Below are records to be reproduced exactly and in full.

(Extracted page text data)
================

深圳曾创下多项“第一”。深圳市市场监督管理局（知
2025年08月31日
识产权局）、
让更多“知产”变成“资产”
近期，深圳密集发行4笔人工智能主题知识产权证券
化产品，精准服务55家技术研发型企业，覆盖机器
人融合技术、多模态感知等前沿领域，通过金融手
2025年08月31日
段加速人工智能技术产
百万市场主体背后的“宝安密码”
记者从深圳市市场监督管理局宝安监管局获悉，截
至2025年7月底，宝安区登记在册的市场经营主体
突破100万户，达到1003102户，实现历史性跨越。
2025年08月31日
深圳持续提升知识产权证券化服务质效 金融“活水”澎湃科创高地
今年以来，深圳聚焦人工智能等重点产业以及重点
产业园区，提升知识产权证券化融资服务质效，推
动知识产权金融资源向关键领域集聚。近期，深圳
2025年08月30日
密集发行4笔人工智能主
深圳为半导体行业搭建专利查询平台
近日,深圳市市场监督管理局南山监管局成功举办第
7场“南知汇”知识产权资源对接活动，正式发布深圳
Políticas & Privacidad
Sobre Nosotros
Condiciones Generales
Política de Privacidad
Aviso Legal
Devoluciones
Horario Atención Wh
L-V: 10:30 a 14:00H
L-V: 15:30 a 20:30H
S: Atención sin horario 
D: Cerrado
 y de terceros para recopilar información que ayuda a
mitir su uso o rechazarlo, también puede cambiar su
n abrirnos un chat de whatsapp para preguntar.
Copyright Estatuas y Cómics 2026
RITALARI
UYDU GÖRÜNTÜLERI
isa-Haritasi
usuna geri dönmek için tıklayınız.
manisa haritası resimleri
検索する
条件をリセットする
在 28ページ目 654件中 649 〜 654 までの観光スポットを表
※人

================

▶ RESPONSE AREA
深圳曾创下多项“第一”。深圳市市场监督管理局（知
2025年08月31日
识产权局）、
让更多“知产”变成“资产”
近期，深圳密集发行4笔人工智能主题知识产权证券
化产品，精准服务55家技术研发型企业，覆盖机器
人融合技术、多模态感知等前沿领域，通过金融手
2025年08月31日
段加速人工智能技术产
百万市场主体背后的“宝安密码”
记者从深圳市市场监督管理局宝安监管局获悉，截
至2025年7月底，宝安区登记在册的市场经营主体
突破100万户，达到1003102户，实现历史性跨越。
2025年08月31日
深圳持续提升知识产权证券化服务质效 金融“活水”澎湃科创高地
今年以来，深圳聚焦人工智能等重点产业以及重点
产业园区，提升知识产权证券化融资服务质效，推
动知识产权金融资源向关键领域集聚。近期，深圳
2025年08月30日
密集发行4笔人工智能主
深圳为半导体行业搭建专利查询平台
近日,深圳市市场监督管理局南山监管局成功举办第
7场“南知汇”知识产权资源对接活动，正式发布深圳
Políticas & Privacidad
Sobre Nosotros
Condiciones Generales
Política de Privacidad
Aviso Legal
Devoluciones
Horario Atención Wh
L-V: 10:30 a 14:00H
L-V: 15:30 a 20:30H
S: Atención sin horario 
D: Cerrado
 y de terceros para recopilar información que ayuda a
mitir su uso o rechazarlo, también puede cambiar su
n abrirnos un chat de whatsapp para preguntar.
Copyright Estatuas y Cómics 2026
RITALARI
UYDU GÖRÜNTÜLERI
isa-Haritasi
usuna geri dönmek için tıklayınız.
manisa haritası resimleri
検索する
条件をリセットする
在 28ページ目 654件中 649 〜 654 までの観光スポットを表
※人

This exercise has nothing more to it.